* Task description:
Check each line of the data for "macros" and select those that have it.

* Provided information:
========================================

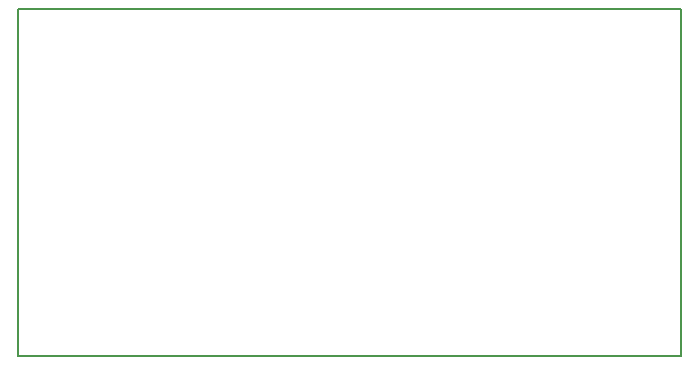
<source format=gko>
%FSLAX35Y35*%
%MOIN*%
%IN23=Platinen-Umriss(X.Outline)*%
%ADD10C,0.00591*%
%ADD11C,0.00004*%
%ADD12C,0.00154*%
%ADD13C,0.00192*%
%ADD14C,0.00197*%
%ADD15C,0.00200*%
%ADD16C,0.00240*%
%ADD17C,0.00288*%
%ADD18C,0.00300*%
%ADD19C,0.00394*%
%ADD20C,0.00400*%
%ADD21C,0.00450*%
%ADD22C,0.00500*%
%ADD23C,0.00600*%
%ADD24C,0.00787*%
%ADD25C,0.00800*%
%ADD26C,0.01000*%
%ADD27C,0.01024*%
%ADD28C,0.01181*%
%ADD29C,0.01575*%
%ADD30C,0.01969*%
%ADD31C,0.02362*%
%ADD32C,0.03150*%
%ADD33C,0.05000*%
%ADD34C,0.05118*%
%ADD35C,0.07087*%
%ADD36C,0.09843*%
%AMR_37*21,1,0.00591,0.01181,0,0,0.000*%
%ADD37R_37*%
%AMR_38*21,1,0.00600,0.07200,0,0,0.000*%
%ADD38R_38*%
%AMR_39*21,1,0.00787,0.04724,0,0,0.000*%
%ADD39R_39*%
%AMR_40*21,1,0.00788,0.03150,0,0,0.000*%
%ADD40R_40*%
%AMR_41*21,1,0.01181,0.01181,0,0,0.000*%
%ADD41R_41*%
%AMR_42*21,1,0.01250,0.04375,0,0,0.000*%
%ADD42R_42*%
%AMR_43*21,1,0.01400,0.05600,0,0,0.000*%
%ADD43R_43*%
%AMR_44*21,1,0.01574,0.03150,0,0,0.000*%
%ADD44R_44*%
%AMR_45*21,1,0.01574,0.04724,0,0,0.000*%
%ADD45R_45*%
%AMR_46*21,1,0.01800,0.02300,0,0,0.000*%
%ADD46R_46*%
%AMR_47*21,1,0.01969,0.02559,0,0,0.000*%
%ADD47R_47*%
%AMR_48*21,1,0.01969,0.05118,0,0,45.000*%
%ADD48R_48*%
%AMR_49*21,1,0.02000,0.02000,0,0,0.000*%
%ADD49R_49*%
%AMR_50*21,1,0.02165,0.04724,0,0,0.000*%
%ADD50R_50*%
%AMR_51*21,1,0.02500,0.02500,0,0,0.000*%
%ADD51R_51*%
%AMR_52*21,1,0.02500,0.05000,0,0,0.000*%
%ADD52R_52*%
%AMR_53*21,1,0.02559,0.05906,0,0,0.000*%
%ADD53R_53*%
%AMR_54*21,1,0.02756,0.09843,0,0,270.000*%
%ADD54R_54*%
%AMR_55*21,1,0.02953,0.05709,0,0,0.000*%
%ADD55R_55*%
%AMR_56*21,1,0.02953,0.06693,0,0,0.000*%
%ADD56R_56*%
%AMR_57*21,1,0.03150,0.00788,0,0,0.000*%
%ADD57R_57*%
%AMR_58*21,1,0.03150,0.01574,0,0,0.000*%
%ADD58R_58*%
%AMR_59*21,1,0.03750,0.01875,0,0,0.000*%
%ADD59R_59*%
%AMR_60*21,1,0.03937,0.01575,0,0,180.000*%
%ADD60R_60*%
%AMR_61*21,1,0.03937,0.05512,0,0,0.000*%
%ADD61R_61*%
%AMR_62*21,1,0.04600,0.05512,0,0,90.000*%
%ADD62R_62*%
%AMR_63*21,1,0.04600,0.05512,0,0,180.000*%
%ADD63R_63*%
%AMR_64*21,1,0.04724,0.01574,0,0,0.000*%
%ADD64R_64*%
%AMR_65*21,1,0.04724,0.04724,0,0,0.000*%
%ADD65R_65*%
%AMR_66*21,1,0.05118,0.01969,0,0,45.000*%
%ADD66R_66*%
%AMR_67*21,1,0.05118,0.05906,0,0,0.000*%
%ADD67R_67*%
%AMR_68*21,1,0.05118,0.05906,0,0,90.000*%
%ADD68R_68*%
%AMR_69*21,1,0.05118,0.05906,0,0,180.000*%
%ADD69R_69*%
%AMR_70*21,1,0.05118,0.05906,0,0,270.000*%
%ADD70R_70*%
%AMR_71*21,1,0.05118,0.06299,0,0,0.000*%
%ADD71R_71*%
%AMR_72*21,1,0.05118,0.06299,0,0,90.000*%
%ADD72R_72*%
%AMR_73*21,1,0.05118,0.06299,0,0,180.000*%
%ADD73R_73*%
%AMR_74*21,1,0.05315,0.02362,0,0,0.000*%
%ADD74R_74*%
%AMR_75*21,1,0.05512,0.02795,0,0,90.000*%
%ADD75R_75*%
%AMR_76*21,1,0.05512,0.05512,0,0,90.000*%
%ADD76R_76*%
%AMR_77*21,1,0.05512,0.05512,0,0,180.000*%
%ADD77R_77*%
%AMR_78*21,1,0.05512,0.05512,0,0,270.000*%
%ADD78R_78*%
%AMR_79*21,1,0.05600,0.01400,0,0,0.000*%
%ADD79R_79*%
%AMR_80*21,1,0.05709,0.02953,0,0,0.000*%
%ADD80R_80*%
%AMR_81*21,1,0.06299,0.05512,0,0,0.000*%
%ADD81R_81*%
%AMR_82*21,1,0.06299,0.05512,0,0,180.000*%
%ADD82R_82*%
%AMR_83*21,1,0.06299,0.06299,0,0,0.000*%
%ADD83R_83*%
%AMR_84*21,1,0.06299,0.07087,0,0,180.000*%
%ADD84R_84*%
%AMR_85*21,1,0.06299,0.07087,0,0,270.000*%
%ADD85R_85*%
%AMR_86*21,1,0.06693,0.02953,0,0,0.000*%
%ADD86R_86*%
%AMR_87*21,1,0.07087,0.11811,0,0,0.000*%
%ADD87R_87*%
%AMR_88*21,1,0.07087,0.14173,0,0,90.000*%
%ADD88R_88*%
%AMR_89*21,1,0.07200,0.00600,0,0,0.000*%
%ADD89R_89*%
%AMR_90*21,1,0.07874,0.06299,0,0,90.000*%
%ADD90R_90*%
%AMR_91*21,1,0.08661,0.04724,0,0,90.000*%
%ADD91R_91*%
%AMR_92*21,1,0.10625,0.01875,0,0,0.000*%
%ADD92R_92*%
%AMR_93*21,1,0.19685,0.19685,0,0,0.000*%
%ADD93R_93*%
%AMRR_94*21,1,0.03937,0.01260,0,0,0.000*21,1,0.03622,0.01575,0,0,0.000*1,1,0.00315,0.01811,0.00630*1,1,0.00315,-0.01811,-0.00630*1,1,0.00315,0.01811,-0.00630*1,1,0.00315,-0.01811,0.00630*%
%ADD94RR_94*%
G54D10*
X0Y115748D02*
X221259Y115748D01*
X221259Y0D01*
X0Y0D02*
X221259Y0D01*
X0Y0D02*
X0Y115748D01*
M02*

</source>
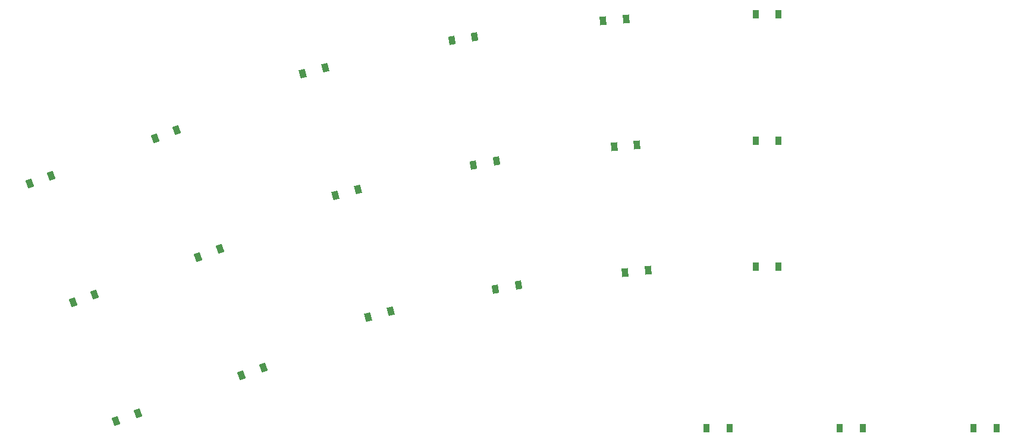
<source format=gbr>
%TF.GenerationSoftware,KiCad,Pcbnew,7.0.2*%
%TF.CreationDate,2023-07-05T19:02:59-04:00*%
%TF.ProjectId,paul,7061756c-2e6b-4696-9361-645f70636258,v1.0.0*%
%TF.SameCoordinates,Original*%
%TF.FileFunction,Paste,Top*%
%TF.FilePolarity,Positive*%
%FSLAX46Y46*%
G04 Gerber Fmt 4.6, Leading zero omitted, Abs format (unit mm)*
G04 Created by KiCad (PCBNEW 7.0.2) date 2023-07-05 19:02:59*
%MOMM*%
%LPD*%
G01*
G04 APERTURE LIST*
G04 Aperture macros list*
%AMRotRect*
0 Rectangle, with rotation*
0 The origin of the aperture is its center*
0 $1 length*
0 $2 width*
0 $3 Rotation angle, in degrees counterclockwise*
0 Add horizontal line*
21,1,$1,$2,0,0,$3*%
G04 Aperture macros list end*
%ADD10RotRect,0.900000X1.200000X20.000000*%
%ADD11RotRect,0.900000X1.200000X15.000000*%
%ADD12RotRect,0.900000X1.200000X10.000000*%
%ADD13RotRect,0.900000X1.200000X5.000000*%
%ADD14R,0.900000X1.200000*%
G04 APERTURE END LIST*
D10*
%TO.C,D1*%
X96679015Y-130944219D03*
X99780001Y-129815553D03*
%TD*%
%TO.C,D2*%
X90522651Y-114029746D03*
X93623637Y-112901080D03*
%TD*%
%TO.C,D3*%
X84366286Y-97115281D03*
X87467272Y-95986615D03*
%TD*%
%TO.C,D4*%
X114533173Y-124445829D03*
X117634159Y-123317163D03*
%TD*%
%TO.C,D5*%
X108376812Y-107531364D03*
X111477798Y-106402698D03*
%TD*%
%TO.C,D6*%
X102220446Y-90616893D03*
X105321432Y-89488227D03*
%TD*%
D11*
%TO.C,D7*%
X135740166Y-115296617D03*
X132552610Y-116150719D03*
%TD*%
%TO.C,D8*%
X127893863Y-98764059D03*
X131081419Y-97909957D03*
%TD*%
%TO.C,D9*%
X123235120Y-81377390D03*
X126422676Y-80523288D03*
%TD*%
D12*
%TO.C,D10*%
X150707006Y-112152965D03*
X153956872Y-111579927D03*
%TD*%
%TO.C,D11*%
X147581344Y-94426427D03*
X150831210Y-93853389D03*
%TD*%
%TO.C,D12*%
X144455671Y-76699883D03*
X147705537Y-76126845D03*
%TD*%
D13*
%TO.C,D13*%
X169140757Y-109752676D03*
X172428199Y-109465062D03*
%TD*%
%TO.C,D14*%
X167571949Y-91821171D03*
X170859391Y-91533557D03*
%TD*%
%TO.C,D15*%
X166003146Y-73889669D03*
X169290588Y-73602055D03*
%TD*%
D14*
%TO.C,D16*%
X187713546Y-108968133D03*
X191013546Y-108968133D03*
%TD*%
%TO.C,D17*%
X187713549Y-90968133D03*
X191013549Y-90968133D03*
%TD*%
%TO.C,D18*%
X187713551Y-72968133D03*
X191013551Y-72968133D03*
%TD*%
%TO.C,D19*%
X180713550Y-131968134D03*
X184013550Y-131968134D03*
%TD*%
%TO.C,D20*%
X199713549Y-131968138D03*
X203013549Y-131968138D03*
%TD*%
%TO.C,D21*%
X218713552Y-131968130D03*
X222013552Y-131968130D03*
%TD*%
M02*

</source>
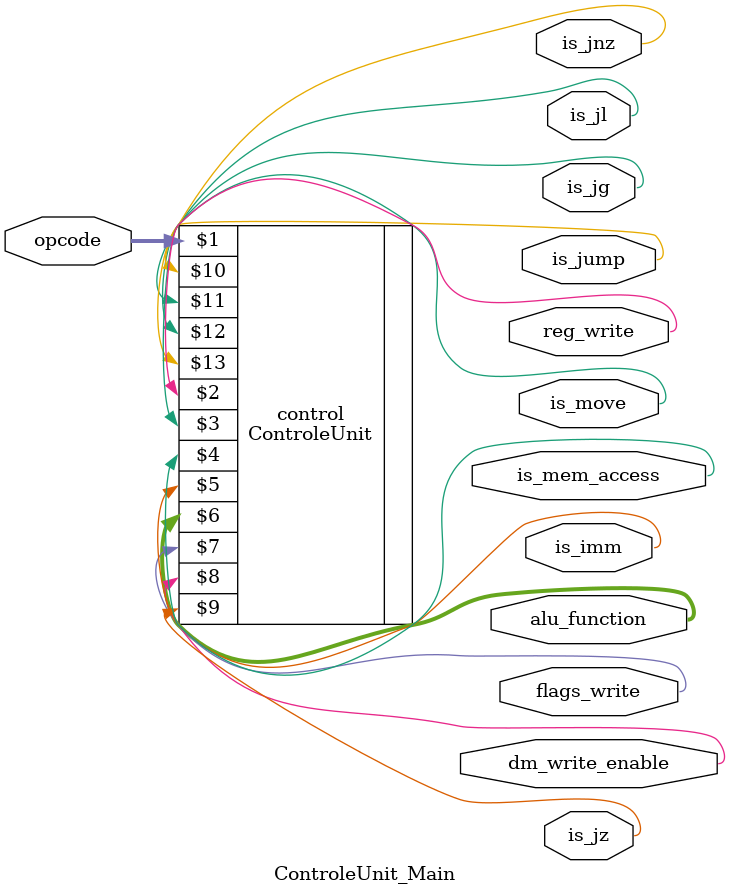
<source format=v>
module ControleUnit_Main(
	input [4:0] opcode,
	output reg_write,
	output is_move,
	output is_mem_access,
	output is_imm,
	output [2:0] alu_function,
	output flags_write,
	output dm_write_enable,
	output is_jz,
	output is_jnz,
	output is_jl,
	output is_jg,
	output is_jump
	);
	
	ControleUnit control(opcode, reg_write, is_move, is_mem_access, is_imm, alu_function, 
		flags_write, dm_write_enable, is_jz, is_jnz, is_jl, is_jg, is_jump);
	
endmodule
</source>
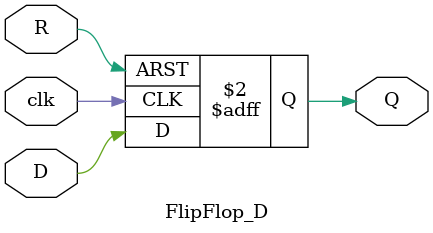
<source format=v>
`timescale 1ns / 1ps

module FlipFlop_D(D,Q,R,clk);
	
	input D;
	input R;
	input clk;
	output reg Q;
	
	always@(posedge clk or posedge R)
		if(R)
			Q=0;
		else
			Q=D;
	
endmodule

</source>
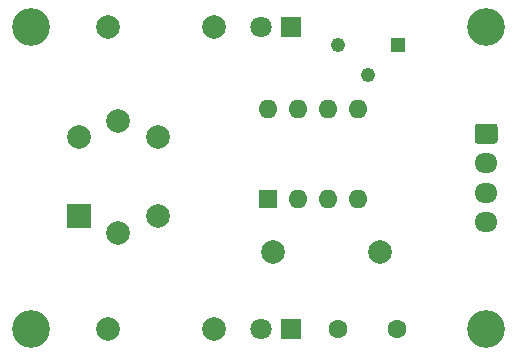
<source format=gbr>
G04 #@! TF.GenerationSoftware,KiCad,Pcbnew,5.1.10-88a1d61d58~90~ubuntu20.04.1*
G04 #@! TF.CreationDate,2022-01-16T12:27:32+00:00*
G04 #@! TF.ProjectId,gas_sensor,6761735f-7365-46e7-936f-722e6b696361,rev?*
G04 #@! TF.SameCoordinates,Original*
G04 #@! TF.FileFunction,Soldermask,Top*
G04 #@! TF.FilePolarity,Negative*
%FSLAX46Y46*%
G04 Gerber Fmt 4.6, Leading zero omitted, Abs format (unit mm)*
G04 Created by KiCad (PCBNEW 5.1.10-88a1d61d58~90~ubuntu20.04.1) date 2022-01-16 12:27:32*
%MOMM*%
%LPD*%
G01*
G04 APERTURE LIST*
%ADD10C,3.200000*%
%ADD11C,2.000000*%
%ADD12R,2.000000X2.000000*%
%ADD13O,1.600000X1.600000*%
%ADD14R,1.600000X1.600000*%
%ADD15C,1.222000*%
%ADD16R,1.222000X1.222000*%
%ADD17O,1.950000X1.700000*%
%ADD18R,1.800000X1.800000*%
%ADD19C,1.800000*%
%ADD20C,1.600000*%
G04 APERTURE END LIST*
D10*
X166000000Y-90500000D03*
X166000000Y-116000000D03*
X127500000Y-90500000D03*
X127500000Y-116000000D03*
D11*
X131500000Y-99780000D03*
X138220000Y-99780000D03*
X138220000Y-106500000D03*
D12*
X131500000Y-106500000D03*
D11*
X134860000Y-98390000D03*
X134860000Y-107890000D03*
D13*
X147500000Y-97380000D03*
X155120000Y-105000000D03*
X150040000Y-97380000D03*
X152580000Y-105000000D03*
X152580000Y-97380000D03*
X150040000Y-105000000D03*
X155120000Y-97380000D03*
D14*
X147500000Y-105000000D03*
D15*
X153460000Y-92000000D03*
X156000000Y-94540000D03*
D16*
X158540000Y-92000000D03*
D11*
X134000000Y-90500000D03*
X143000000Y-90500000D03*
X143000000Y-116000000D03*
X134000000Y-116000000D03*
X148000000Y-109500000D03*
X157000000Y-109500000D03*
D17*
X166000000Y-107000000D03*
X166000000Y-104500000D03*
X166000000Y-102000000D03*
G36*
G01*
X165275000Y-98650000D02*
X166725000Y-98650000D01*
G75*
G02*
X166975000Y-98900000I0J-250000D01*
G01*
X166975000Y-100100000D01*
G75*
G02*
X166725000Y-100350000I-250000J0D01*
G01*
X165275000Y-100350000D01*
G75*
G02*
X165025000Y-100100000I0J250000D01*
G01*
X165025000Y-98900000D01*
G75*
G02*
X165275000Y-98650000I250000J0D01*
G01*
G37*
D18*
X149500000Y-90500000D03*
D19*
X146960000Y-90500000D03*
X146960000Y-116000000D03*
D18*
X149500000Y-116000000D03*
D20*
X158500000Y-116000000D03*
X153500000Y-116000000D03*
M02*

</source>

========================================

* Response box:
G04 Aperture macros list*
G04 Aperture macros list end*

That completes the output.